- Instructions for the task
In your answer, repeat each line of the data exactly.

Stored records
╭──
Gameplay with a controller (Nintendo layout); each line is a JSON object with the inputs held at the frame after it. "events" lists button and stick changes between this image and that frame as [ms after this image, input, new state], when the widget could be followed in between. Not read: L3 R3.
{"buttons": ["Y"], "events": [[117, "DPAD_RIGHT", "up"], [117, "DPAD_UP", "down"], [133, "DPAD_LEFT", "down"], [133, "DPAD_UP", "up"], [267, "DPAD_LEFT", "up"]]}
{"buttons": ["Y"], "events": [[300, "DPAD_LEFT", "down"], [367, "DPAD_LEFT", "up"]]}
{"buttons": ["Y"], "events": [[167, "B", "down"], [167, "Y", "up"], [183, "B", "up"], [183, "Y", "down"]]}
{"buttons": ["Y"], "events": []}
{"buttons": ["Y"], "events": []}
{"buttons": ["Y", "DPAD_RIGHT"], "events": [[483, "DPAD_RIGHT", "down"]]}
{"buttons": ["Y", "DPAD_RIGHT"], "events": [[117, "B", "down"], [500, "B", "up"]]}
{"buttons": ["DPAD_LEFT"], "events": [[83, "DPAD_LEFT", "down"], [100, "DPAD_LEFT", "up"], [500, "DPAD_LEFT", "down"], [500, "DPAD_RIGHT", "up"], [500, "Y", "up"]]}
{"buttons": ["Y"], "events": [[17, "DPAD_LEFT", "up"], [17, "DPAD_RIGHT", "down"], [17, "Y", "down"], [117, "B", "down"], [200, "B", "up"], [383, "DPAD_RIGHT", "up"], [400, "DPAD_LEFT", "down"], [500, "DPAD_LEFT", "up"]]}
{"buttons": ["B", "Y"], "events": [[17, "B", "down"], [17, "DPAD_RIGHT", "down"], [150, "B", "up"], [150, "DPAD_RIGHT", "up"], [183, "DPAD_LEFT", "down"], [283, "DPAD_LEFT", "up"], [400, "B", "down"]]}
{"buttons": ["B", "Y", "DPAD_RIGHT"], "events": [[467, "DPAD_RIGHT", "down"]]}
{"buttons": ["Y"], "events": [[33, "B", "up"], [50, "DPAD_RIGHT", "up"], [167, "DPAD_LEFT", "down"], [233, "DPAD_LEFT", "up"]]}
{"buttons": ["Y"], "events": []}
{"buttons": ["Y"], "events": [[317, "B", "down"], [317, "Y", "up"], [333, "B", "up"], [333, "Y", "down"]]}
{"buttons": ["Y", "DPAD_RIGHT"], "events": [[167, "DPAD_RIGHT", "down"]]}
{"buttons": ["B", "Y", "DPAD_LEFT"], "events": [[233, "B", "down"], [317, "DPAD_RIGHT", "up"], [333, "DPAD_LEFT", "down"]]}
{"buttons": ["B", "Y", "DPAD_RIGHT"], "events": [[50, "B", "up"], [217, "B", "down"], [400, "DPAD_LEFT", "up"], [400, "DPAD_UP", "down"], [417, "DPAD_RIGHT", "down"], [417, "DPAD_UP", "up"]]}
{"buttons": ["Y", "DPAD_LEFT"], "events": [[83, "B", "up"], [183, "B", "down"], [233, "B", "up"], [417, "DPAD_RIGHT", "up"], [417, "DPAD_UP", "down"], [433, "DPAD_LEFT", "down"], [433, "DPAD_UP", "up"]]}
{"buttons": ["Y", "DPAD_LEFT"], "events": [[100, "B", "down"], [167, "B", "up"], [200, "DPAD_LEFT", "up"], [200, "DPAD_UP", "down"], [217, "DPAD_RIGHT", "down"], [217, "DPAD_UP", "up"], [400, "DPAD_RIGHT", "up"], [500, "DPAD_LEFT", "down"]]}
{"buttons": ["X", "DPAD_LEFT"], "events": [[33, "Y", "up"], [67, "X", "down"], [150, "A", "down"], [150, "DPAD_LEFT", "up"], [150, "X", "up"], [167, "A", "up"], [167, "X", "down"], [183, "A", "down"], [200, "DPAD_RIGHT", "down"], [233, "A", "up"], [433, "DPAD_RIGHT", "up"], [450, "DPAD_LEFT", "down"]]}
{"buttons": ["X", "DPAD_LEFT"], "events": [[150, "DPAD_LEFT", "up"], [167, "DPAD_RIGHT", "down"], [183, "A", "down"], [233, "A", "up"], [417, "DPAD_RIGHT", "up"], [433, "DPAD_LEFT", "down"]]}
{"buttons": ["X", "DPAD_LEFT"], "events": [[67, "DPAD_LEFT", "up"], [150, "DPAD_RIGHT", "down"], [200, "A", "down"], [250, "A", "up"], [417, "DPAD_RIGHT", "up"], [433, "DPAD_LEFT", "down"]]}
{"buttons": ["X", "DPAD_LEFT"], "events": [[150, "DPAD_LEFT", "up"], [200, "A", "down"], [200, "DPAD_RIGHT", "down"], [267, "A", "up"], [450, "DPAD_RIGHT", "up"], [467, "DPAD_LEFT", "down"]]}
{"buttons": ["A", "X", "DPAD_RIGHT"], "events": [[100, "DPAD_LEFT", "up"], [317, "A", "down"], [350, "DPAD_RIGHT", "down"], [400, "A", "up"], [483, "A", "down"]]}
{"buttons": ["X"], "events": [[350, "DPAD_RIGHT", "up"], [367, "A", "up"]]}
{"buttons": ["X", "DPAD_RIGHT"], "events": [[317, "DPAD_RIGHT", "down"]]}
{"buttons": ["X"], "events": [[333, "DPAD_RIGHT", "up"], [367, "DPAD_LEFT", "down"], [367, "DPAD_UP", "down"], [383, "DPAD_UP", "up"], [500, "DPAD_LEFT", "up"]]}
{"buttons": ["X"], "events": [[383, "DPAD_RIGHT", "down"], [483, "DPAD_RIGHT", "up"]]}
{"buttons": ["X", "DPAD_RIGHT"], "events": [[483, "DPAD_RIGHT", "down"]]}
╰──
- Task output
Gameplay with a controller (Nintendo layout); each line is a JSON object with the inputs held at the frame after it. "events" lists button and stick changes between this image and that frame as [ms after this image, input, new state], when the widget could be followed in between. Not read: L3 R3.
{"buttons": ["Y"], "events": [[117, "DPAD_RIGHT", "up"], [117, "DPAD_UP", "down"], [133, "DPAD_LEFT", "down"], [133, "DPAD_UP", "up"], [267, "DPAD_LEFT", "up"]]}
{"buttons": ["Y"], "events": [[300, "DPAD_LEFT", "down"], [367, "DPAD_LEFT", "up"]]}
{"buttons": ["Y"], "events": [[167, "B", "down"], [167, "Y", "up"], [183, "B", "up"], [183, "Y", "down"]]}
{"buttons": ["Y"], "events": []}
{"buttons": ["Y"], "events": []}
{"buttons": ["Y", "DPAD_RIGHT"], "events": [[483, "DPAD_RIGHT", "down"]]}
{"buttons": ["Y", "DPAD_RIGHT"], "events": [[117, "B", "down"], [500, "B", "up"]]}
{"buttons": ["DPAD_LEFT"], "events": [[83, "DPAD_LEFT", "down"], [100, "DPAD_LEFT", "up"], [500, "DPAD_LEFT", "down"], [500, "DPAD_RIGHT", "up"], [500, "Y", "up"]]}
{"buttons": ["Y"], "events": [[17, "DPAD_LEFT", "up"], [17, "DPAD_RIGHT", "down"], [17, "Y", "down"], [117, "B", "down"], [200, "B", "up"], [383, "DPAD_RIGHT", "up"], [400, "DPAD_LEFT", "down"], [500, "DPAD_LEFT", "up"]]}
{"buttons": ["B", "Y"], "events": [[17, "B", "down"], [17, "DPAD_RIGHT", "down"], [150, "B", "up"], [150, "DPAD_RIGHT", "up"], [183, "DPAD_LEFT", "down"], [283, "DPAD_LEFT", "up"], [400, "B", "down"]]}
{"buttons": ["B", "Y", "DPAD_RIGHT"], "events": [[467, "DPAD_RIGHT", "down"]]}
{"buttons": ["Y"], "events": [[33, "B", "up"], [50, "DPAD_RIGHT", "up"], [167, "DPAD_LEFT", "down"], [233, "DPAD_LEFT", "up"]]}
{"buttons": ["Y"], "events": []}
{"buttons": ["Y"], "events": [[317, "B", "down"], [317, "Y", "up"], [333, "B", "up"], [333, "Y", "down"]]}
{"buttons": ["Y", "DPAD_RIGHT"], "events": [[167, "DPAD_RIGHT", "down"]]}
{"buttons": ["B", "Y", "DPAD_LEFT"], "events": [[233, "B", "down"], [317, "DPAD_RIGHT", "up"], [333, "DPAD_LEFT", "down"]]}
{"buttons": ["B", "Y", "DPAD_RIGHT"], "events": [[50, "B", "up"], [217, "B", "down"], [400, "DPAD_LEFT", "up"], [400, "DPAD_UP", "down"], [417, "DPAD_RIGHT", "down"], [417, "DPAD_UP", "up"]]}
{"buttons": ["Y", "DPAD_LEFT"], "events": [[83, "B", "up"], [183, "B", "down"], [233, "B", "up"], [417, "DPAD_RIGHT", "up"], [417, "DPAD_UP", "down"], [433, "DPAD_LEFT", "down"], [433, "DPAD_UP", "up"]]}
{"buttons": ["Y", "DPAD_LEFT"], "events": [[100, "B", "down"], [167, "B", "up"], [200, "DPAD_LEFT", "up"], [200, "DPAD_UP", "down"], [217, "DPAD_RIGHT", "down"], [217, "DPAD_UP", "up"], [400, "DPAD_RIGHT", "up"], [500, "DPAD_LEFT", "down"]]}
{"buttons": ["X", "DPAD_LEFT"], "events": [[33, "Y", "up"], [67, "X", "down"], [150, "A", "down"], [150, "DPAD_LEFT", "up"], [150, "X", "up"], [167, "A", "up"], [167, "X", "down"], [183, "A", "down"], [200, "DPAD_RIGHT", "down"], [233, "A", "up"], [433, "DPAD_RIGHT", "up"], [450, "DPAD_LEFT", "down"]]}
{"buttons": ["X", "DPAD_LEFT"], "events": [[150, "DPAD_LEFT", "up"], [167, "DPAD_RIGHT", "down"], [183, "A", "down"], [233, "A", "up"], [417, "DPAD_RIGHT", "up"], [433, "DPAD_LEFT", "down"]]}
{"buttons": ["X", "DPAD_LEFT"], "events": [[67, "DPAD_LEFT", "up"], [150, "DPAD_RIGHT", "down"], [200, "A", "down"], [250, "A", "up"], [417, "DPAD_RIGHT", "up"], [433, "DPAD_LEFT", "down"]]}
{"buttons": ["X", "DPAD_LEFT"], "events": [[150, "DPAD_LEFT", "up"], [200, "A", "down"], [200, "DPAD_RIGHT", "down"], [267, "A", "up"], [450, "DPAD_RIGHT", "up"], [467, "DPAD_LEFT", "down"]]}
{"buttons": ["A", "X", "DPAD_RIGHT"], "events": [[100, "DPAD_LEFT", "up"], [317, "A", "down"], [350, "DPAD_RIGHT", "down"], [400, "A", "up"], [483, "A", "down"]]}
{"buttons": ["X"], "events": [[350, "DPAD_RIGHT", "up"], [367, "A", "up"]]}
{"buttons": ["X", "DPAD_RIGHT"], "events": [[317, "DPAD_RIGHT", "down"]]}
{"buttons": ["X"], "events": [[333, "DPAD_RIGHT", "up"], [367, "DPAD_LEFT", "down"], [367, "DPAD_UP", "down"], [383, "DPAD_UP", "up"], [500, "DPAD_LEFT", "up"]]}
{"buttons": ["X"], "events": [[383, "DPAD_RIGHT", "down"], [483, "DPAD_RIGHT", "up"]]}
{"buttons": ["X", "DPAD_RIGHT"], "events": [[483, "DPAD_RIGHT", "down"]]}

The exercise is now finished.